* [WHAT IS EXPECTED]:
Show each line in the listing that contains the word "series". Case counts.

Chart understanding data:
------------------------------------------------------------------------
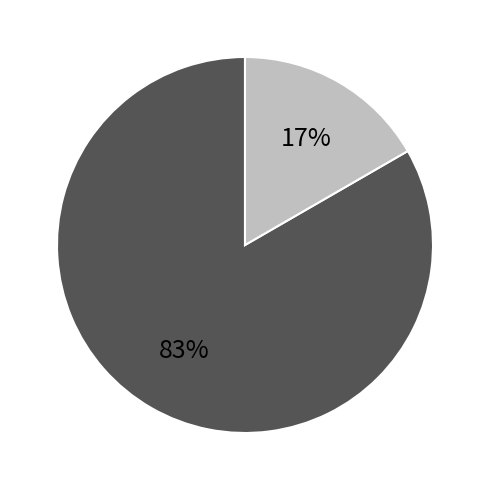

Is there a majority slice in this chart?

Yes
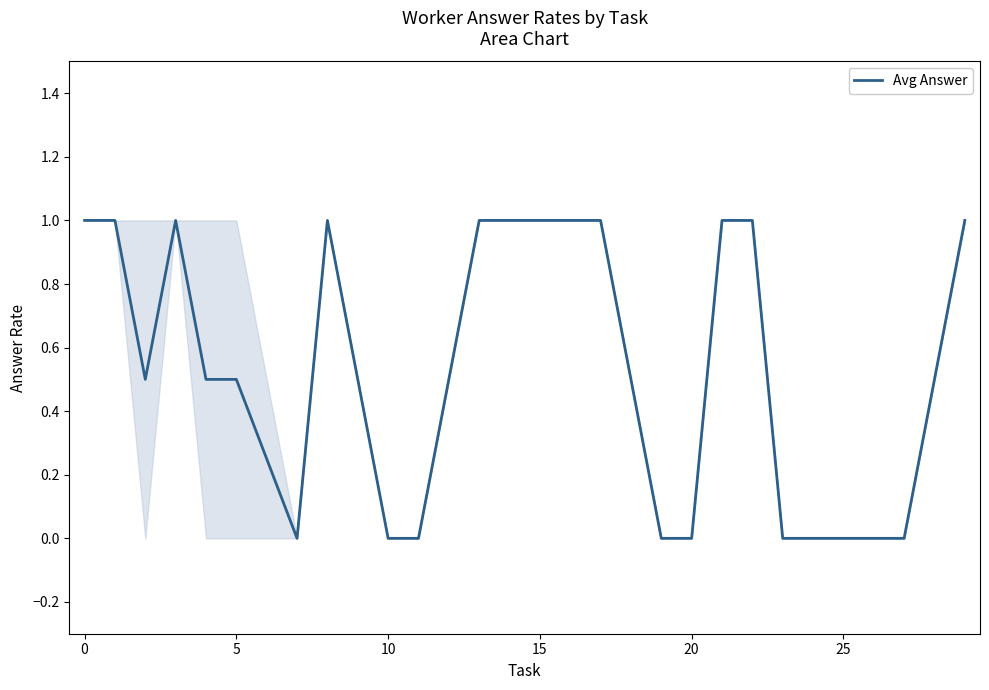

Does the chart have visible grid lines?

No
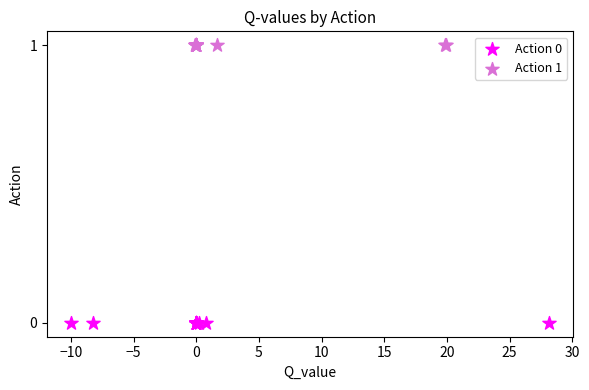

Which series reaches the maximum Y coordinate?

Action 1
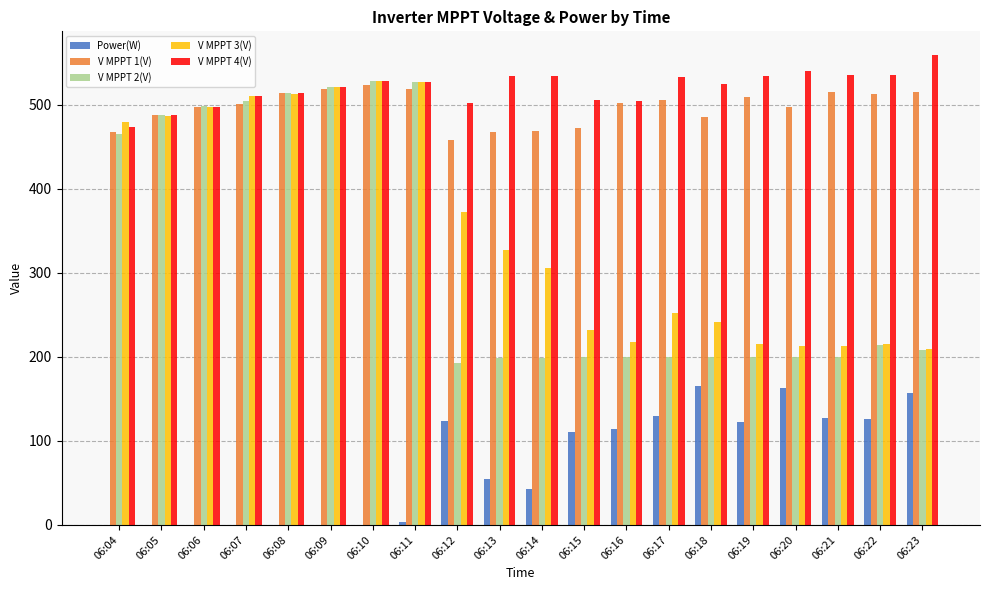

At which category does the chart reach its peak across all series?

06:23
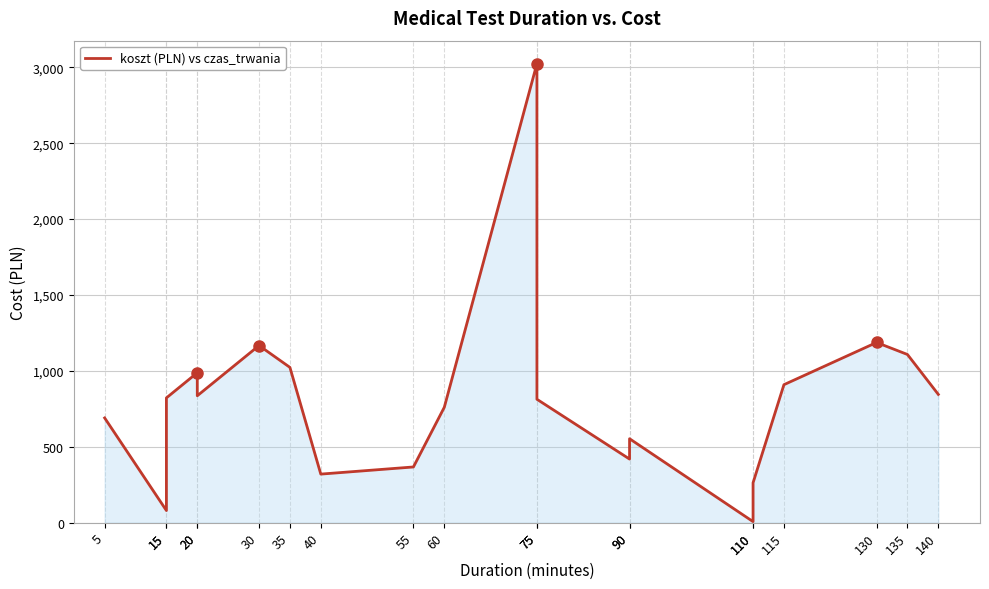

At which label is the value closest to 1515?

130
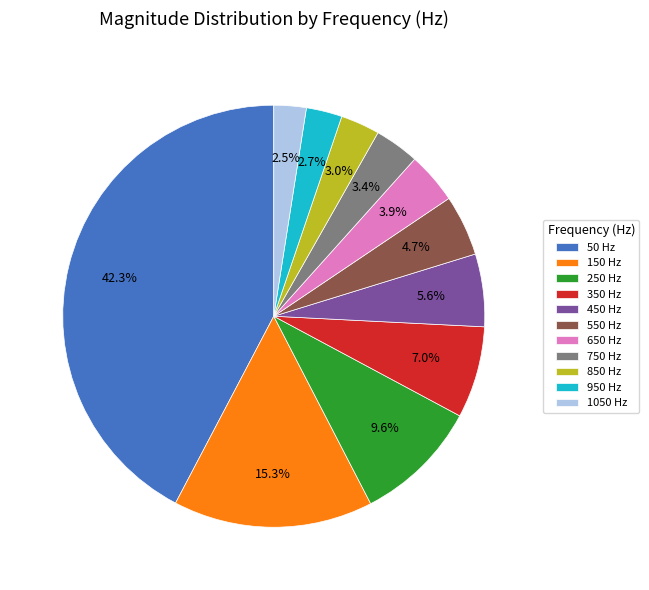

Is it true that 50 is 30% of the pie?

False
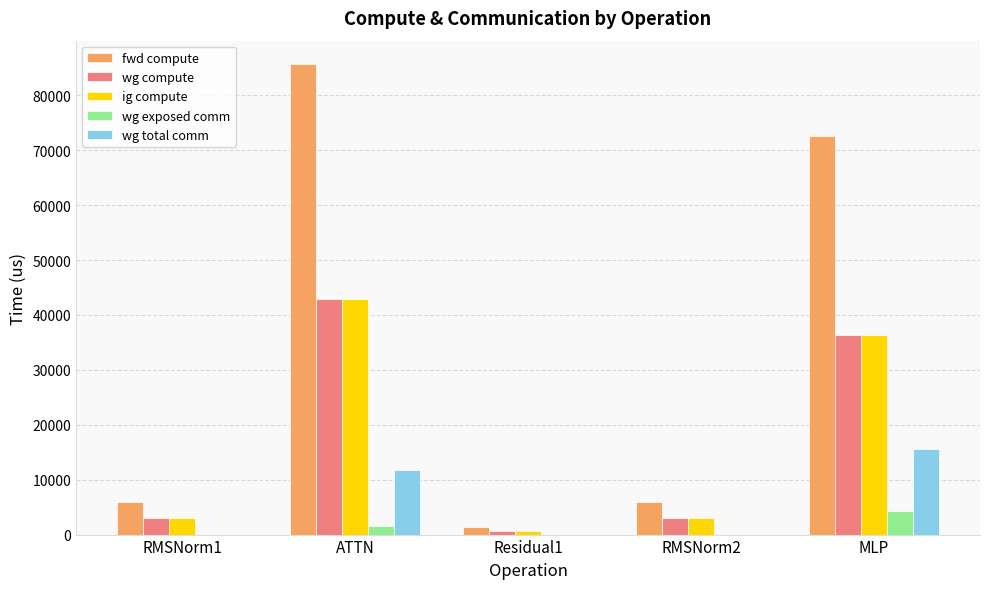

True or false: wg compute has a value of 57438.3 at MLP.

False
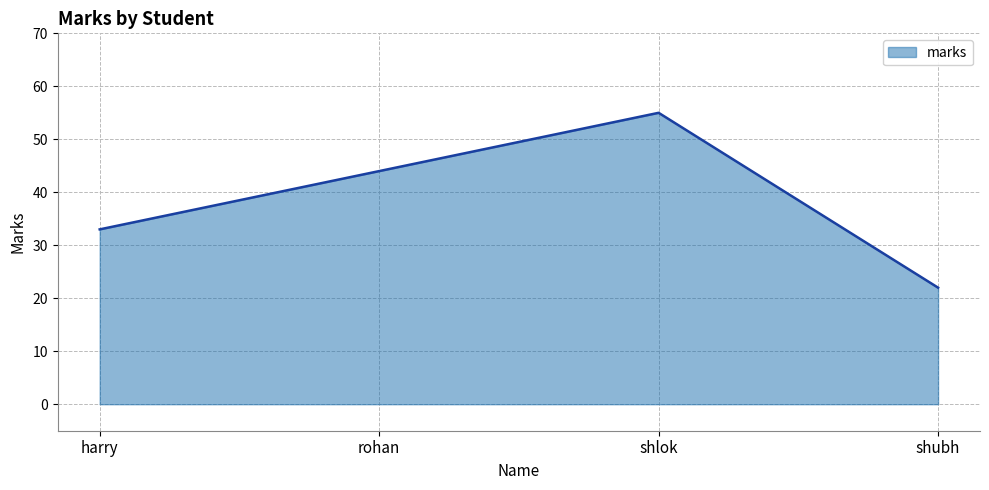

Reading left to right, transcribe all the data shown in this chart.

harry=33	rohan=44	shlok=55	shubh=22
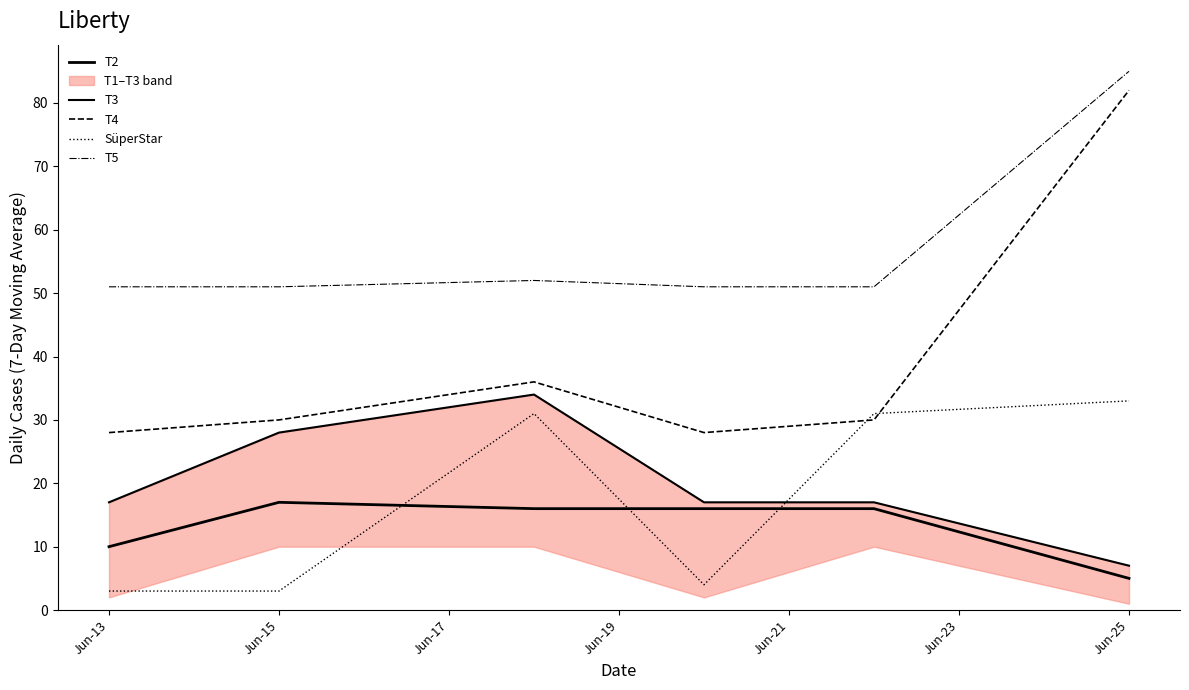

The SüperStar series shows 2 at Jun-13. True or false?

False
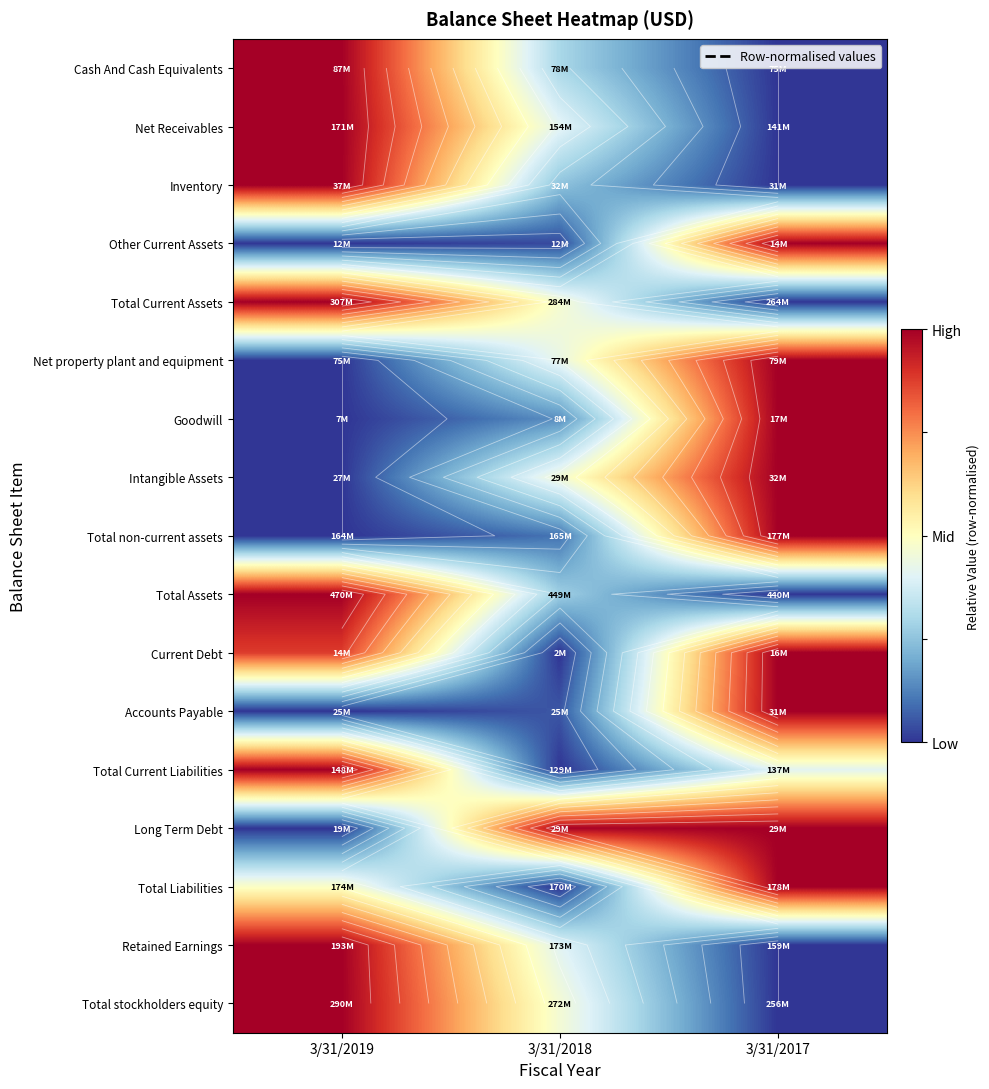

Which label corresponds to the largest value in the chart?

3/31/2019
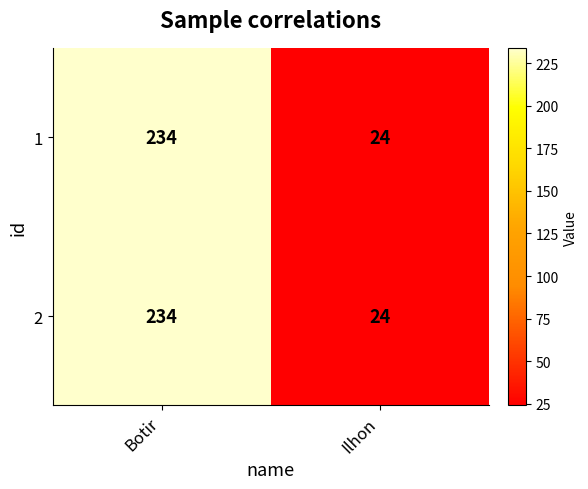

What is the minimum value shown in the chart?

24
------------------------------------------------------------------------
* [RESPONSE FOR THIS EXERCISE]:
Which series reaches the maximum Y coordinate?
At which category does the chart reach its peak across all series?
The SüperStar series shows 2 at Jun-13. True or false?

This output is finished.